Maybe because of being around so many people, I grew a phobia about being alone. Or more likely, the reason might have been all the scary stories I kept reading or listening to about the supernatural and scary stuff. So I developed this fear...so much so that I couldn't stay alone in an empty room to study and do my homework. An adult usually had to sit in that room with me. Then, at nights, I shared a room with my grandmother, also.
Fast forward 60+ years to today, for the last six years, I am now living in a large house all by myself, with my sons checking on me often, and a rare friend or two visiting, every now and then. The miracle is, I am just fine with it. In a nutshell, I found out solitude and loneliness are not the same state of being.

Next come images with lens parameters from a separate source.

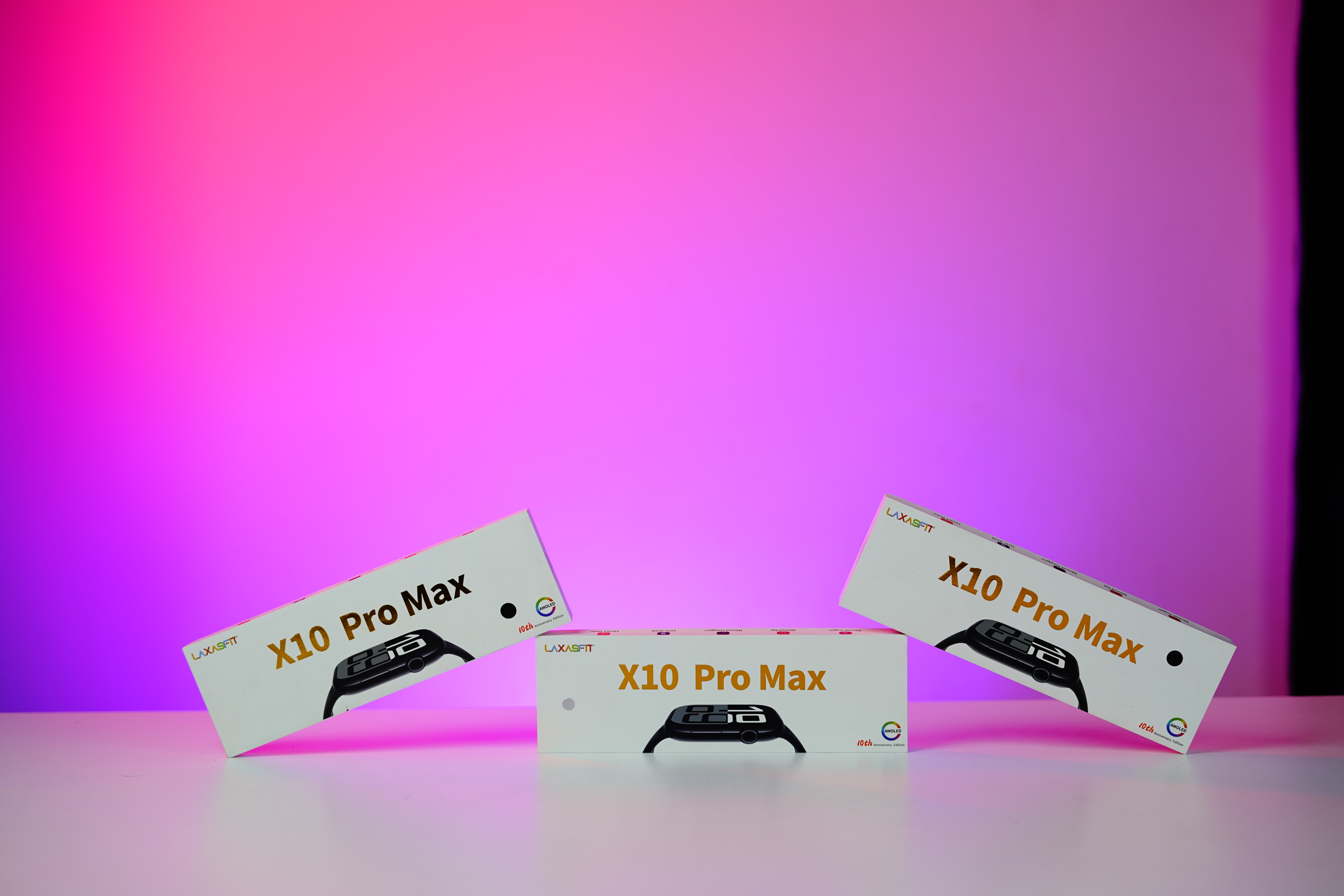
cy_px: 448
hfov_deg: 39.6
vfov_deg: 27.0
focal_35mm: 50
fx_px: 1867
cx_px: 672
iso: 160
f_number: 2.8
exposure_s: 1/100
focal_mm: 50
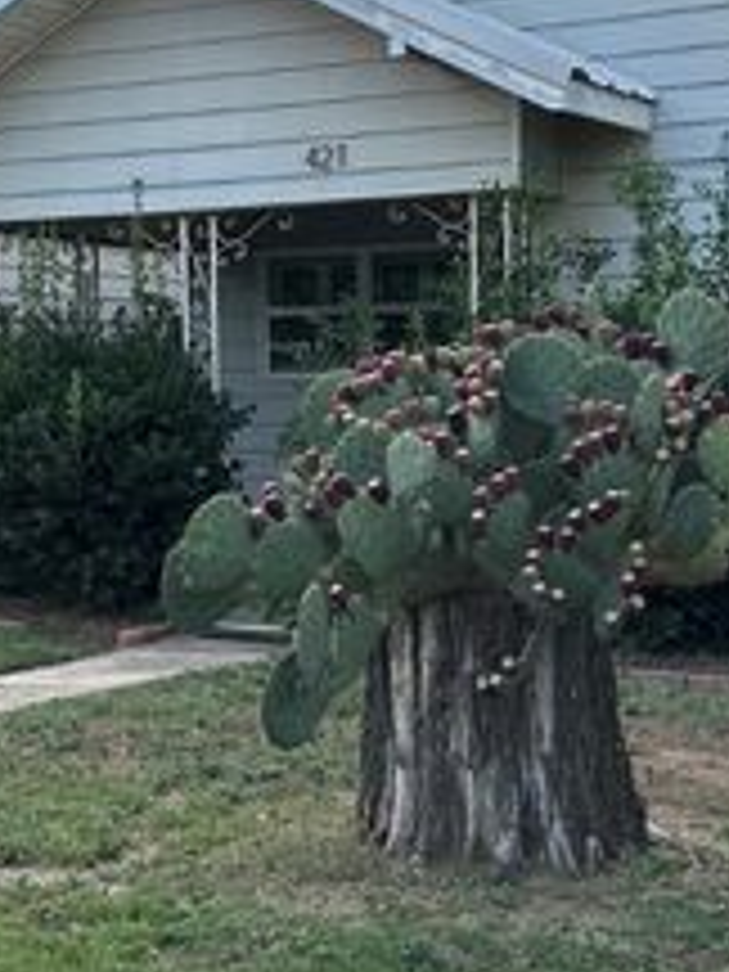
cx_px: 446
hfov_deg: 19.9
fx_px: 2078
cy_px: 434
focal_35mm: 74
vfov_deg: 26.3
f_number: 1.78
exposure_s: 1/918
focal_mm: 6.86
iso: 80
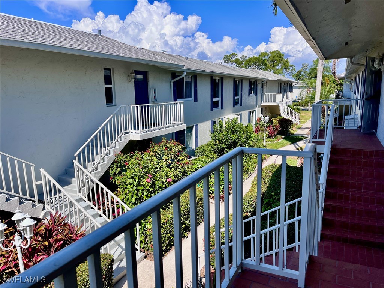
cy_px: 144
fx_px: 288
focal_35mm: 26
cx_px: 192
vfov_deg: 53.1
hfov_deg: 67.3
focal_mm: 5.1
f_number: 1.6
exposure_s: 1/3215
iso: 50
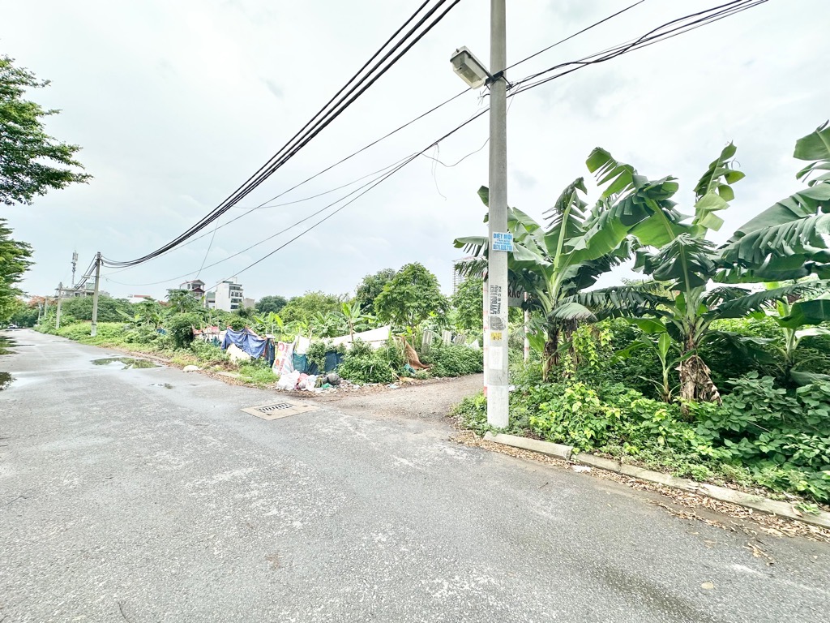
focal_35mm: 14
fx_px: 336
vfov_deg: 85.7
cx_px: 415
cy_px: 312
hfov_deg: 102.1
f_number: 2.2
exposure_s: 1/1742
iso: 50
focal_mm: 2.22
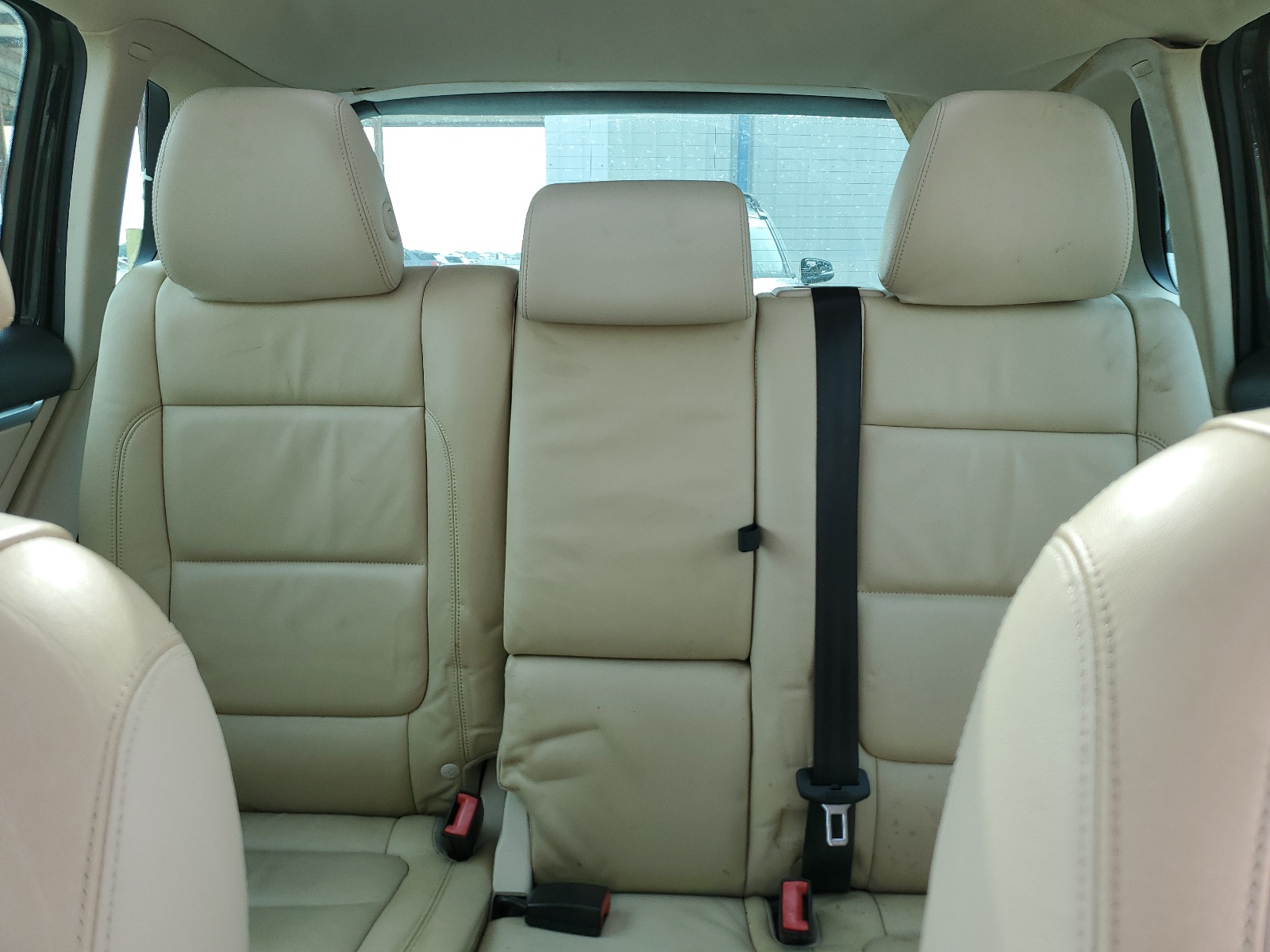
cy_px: 476
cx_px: 635
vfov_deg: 53.1
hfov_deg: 67.3
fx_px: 954
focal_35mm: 26
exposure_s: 1/256
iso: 50
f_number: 1.5
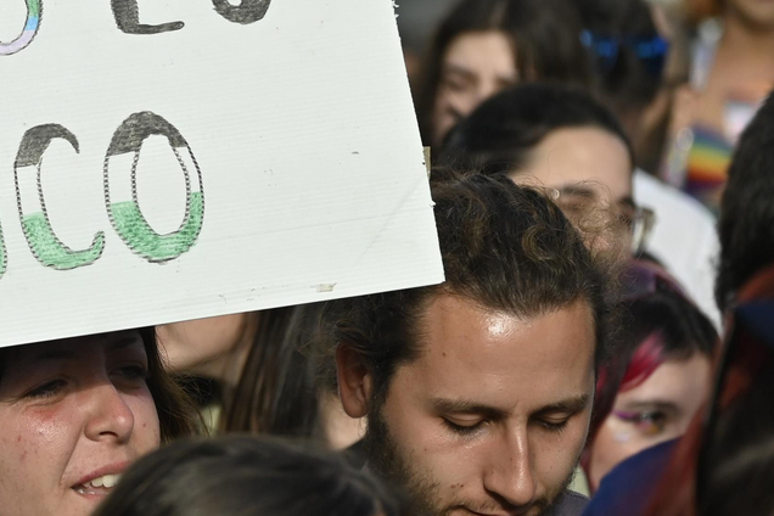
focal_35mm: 547
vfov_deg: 2.5
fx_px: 11765
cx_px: -90
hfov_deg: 3.8
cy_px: 175
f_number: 5.6
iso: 100
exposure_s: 1/500
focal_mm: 145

Being alone is a factual condition. It means no other person is physically present. I might be sitting and fooling around on the computer in my quiet place, doing housework, walking in the yard by myself, or spending an evening at home reading, all without company. In these moments, being alone is all right, and I feel contented enough.
Being lonely, however, is an emotional state. I can be lonely in a crowd, from lack of connection, belonging, or understanding. Loneliness is less about the number of people actually being present and more about a lack of meaning. Especially the absence of good relationships can make one feel unloved and insecure.
So, the main difference, I believe, lies in the connection and choice. Being alone can be voluntary; loneliness is unwanted and painful.
This means, if someone is lonely, the solution is not in the number of people with that person. It is in the content. It has to do with the people around with whom a deeper bond, honest talks, and mutual appreciation is missing.
As such, loneliness isn't a personal failure, but it is a need that points to our human nature looking for connection.